**Part of a data file:**
+===+
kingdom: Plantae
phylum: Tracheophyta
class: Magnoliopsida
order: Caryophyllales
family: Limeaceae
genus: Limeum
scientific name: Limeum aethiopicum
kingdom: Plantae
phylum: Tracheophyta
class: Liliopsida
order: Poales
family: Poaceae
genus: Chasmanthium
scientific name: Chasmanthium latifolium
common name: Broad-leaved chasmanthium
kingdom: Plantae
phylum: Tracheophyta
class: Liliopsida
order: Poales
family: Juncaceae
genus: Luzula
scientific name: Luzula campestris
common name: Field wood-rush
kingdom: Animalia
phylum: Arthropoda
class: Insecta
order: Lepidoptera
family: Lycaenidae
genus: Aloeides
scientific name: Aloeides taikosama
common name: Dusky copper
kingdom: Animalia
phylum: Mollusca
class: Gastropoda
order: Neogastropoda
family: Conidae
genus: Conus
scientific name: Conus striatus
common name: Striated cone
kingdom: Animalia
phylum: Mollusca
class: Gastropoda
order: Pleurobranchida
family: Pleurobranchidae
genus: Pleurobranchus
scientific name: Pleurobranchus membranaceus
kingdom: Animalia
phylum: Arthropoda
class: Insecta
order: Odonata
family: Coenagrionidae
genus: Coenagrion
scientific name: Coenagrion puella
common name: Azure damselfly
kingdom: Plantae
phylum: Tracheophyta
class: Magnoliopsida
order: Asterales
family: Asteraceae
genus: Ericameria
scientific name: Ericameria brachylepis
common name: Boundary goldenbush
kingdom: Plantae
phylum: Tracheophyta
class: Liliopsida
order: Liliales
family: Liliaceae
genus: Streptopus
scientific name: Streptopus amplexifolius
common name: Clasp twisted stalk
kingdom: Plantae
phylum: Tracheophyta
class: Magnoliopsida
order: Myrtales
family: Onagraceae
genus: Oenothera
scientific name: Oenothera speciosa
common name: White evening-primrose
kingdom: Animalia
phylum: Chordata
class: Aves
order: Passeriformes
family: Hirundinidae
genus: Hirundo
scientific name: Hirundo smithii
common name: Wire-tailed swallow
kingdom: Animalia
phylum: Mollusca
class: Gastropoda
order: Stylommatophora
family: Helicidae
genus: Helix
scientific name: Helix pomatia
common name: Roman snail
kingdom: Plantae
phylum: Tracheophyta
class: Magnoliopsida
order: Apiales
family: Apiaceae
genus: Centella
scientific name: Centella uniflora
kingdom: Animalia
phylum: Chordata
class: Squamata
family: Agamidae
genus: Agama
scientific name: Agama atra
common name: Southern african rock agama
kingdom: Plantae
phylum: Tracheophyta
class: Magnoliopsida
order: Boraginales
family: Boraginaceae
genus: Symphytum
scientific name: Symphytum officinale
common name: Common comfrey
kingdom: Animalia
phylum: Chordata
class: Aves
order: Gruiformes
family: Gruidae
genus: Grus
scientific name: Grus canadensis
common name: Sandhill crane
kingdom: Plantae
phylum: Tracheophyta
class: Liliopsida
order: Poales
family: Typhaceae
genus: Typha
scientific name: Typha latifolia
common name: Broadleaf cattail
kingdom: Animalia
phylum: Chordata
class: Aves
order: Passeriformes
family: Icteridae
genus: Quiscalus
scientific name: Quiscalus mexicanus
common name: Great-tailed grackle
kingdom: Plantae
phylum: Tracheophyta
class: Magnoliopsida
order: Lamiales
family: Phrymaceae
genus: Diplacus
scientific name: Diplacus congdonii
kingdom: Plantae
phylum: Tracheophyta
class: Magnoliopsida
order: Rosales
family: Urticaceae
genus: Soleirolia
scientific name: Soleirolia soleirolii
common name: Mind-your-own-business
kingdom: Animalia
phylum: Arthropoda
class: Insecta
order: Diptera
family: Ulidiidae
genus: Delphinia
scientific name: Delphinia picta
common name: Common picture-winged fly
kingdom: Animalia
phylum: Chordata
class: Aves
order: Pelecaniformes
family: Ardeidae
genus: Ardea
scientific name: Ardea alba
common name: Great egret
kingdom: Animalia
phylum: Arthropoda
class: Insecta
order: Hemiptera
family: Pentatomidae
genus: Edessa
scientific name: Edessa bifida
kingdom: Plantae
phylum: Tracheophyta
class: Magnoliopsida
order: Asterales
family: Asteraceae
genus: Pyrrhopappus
+===+
**What is expected:**
Copy out, word for word, everything in the listing above from the line that contains "genus: Centella" down to the last line of the listing.

**Completed task:**
genus: Centella
scientific name: Centella uniflora
kingdom: Animalia
phylum: Chordata
class: Squamata
family: Agamidae
genus: Agama
scientific name: Agama atra
common name: Southern african rock agama
kingdom: Plantae
phylum: Tracheophyta
class: Magnoliopsida
order: Boraginales
family: Boraginaceae
genus: Symphytum
scientific name: Symphytum officinale
common name: Common comfrey
kingdom: Animalia
phylum: Chordata
class: Aves
order: Gruiformes
family: Gruidae
genus: Grus
scientific name: Grus canadensis
common name: Sandhill crane
kingdom: Plantae
phylum: Tracheophyta
class: Liliopsida
order: Poales
family: Typhaceae
genus: Typha
scientific name: Typha latifolia
common name: Broadleaf cattail
kingdom: Animalia
phylum: Chordata
class: Aves
order: Passeriformes
family: Icteridae
genus: Quiscalus
scientific name: Quiscalus mexicanus
common name: Great-tailed grackle
kingdom: Plantae
phylum: Tracheophyta
class: Magnoliopsida
order: Lamiales
family: Phrymaceae
genus: Diplacus
scientific name: Diplacus congdonii
kingdom: Plantae
phylum: Tracheophyta
class: Magnoliopsida
order: Rosales
family: Urticaceae
genus: Soleirolia
scientific name: Soleirolia soleirolii
common name: Mind-your-own-business
kingdom: Animalia
phylum: Arthropoda
class: Insecta
order: Diptera
family: Ulidiidae
genus: Delphinia
scientific name: Delphinia picta
common name: Common picture-winged fly
kingdom: Animalia
phylum: Chordata
class: Aves
order: Pelecaniformes
family: Ardeidae
genus: Ardea
scientific name: Ardea alba
common name: Great egret
kingdom: Animalia
phylum: Arthropoda
class: Insecta
order: Hemiptera
family: Pentatomidae
genus: Edessa
scientific name: Edessa bifida
kingdom: Plantae
phylum: Tracheophyta
class: Magnoliopsida
order: Asterales
family: Asteraceae
genus: Pyrrhopappus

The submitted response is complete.